The second message on screen was This is an SEE build.

Finally, I created a distribution package for testing.

Invoking the tester 1 core test resulted in the following browser output:

grafik

In the last line you see the list of VFSs, where the first one is the default VFS (here: multipleciphers-unix-none).

Thereafter I modified the demo demo-123 by adding a few cipher related output. Invoking the demo app resulted in the following browser output:

grafik

I verified that the default VFS is used by the connected database. I could query the current cipher via pragma and user-defined function (UDF). And I could set up a key for encryption.

What I don't know is, how I can inspect the actual database "file" used by the sample app.

dlindenkreuz commented 10 months ago

How exciting! 😎

Inspecting the OPFS is not straightforward. Right now, no browser other than Chrome supports this, and only via an extension. The extension adds a new tab to the Web Inspector. You can then download a file by clicking on its entry in the list.

utelle commented 10 months ago

Inspecting the OPFS is not straightforward. Right now, no browser other than Chrome supports this, and only via an extension. The extension adds a new tab to the Web Inspector.

I installed Chrome and the OPFS extension. However, with the WASM demo I didn't see any file entries in the OPFS explorer. The reason is certainly that one needs to use the "opfs" VFS to actually see file entries. I have to find out, how I can specify the VFS on opening the database in the demo app.

You can then download a file by clicking on its entry in the list.

In principle this works as I tested it with an OPFS sample application.

utelle commented 10 months ago

Well, specifying a specific VFS on opening a database is quite simple. And combining the sqlite3mc VFS shim with VFSs (like unix, unix-dotfile etc) which are implemented in pure C code works without problems.

However, the attempt to combine the VFS shim with the opfs VFS (which is a pure Javascript VFS) fails with the message

Exception: null function or function signature mismatch

And the attempt to combine the VFS shim with the kvvfs VFS (which is a hybrid C/Javascript VFS) fails with the message

Exception: SQLITE_ERROR: sqlite3 result code 1: no such vfs: multipleciphers-kvvfs

At the moment I don't know whether combining the VFS shim with the opfs or kvvfs VFS is possible, and if yes, what needs to be done to make it work.
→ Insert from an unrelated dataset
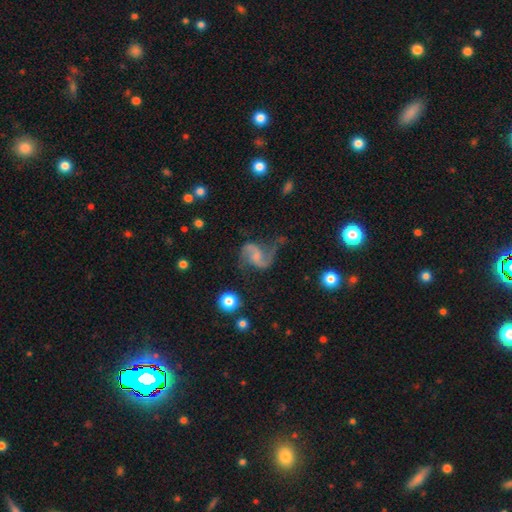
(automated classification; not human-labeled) The model was most divided on "bar": no: 48%, weak: 41%, strong: 11%. Remaining: edge-on disk — no (98%); spiral arms — yes (97%); spiral arm count — 2 (93%); smooth or featured — featured or disk (87%); spiral winding — loose (63%); merging — none (59%); bulge size — small (43%).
utelle commented 10 months ago

Combining the kvvfs VFS with the encryption VFS shim is possible. I had overlooked that there can only be 2 different databases with fixed names (namely local or session) for the kvvfs VFS. Using one of the allowed names creates an encrypted database.

utelle commented 10 months ago

Instantiating the VFS shim for the real VFS opfs doesn't seem to be the culprit. At least I don't get an error, if I do it directly via the capi. However, trying to open a database connection throws the exception null function or function signature mismatch - it happens within the C function sqlite3_open_v2, but so far I was not able to find out, which function pointer is invalid and for what reason.

dlindenkreuz commented 10 months ago

find out, which function pointer is invalid and for what reason

Maybe this helps? https://github.com/emscripten-core/emscripten/issues/16305

utelle commented 10 months ago

find out, which function pointer is invalid and for what reason

Maybe this helps? emscripten-core/emscripten#16305

Thanks for the pointer. When I submitted my previous post, I already got as far as seeing the indirect function call, but didn't know how to interpret the value of the function pointer.

utelle commented 10 months ago

Maybe this helps? emscripten-core/emscripten#16305

In the end it didn't help that much, because the function pointer in question was indeed null. I resorted to a debug method of the old days when punch cards and printers were the only tools at hand: I added print statements at various places in my C code. 😄

This allowed me to track down what went wrong when and where. The answer to the problem is that the opfs implementation doesn't implement one of the I/O methods of a VFS, namely method xSectorSize. My own VFS implementation is "optimistic" and doesn't check the method pointer of the underlying VFS. SQLite behaves the same ... with exactly one exception: method xSectorSize for which SQLite checks for a null pointer. Because the method pointer of my VFS is not null, SQLite calls the method ... and that then leads to a crash.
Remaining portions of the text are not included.